During the first year testing the app, the contractors conducted twice-weekly patrols over 1,700 miles of roadway, or about 4 percent of the state’s roads. They logged 6,822 carcasses—85 percent of which were mule deer—according to the results published in the June issue of the Public Library of Science journal “PLoS One”.
Olson reports the app reduced the normal data entry error rate—about 10 percent—to virtually zero, while location errors decreased by 99 percent.
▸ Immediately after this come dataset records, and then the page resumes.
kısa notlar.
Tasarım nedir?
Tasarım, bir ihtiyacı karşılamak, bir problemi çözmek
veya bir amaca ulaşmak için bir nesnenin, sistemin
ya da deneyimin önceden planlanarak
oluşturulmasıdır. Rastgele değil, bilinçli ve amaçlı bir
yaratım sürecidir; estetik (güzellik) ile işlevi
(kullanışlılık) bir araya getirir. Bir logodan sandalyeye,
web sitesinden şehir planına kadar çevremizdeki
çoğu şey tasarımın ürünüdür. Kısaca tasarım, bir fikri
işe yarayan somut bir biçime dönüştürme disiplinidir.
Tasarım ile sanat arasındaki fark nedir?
The increased efficiency also saved about 150 hours of fieldwork.
In addition to revealing accurate numbers of wildlife fatalities, USU Research Assistant Professor Patricia Cramer said the app could aid transportation managers to identify areas prone to collisions and adjust accordingly.
“The roadkill app has really helped us see where the hotspots are and where there might be holes in the fence,” she said. “So we’ve actually gone and followed the data that shows where the animals are getting onto the road and getting killed, and then looking for the holes in the fence and fixing them.”
For the present time, the app is available only to UDOT, DWR and research officials who collect the carcasses, though that might change in the future.
“If we want a complete handle on what’s happening,” said Olson, “we’ll need to extend it to citizen scientists.”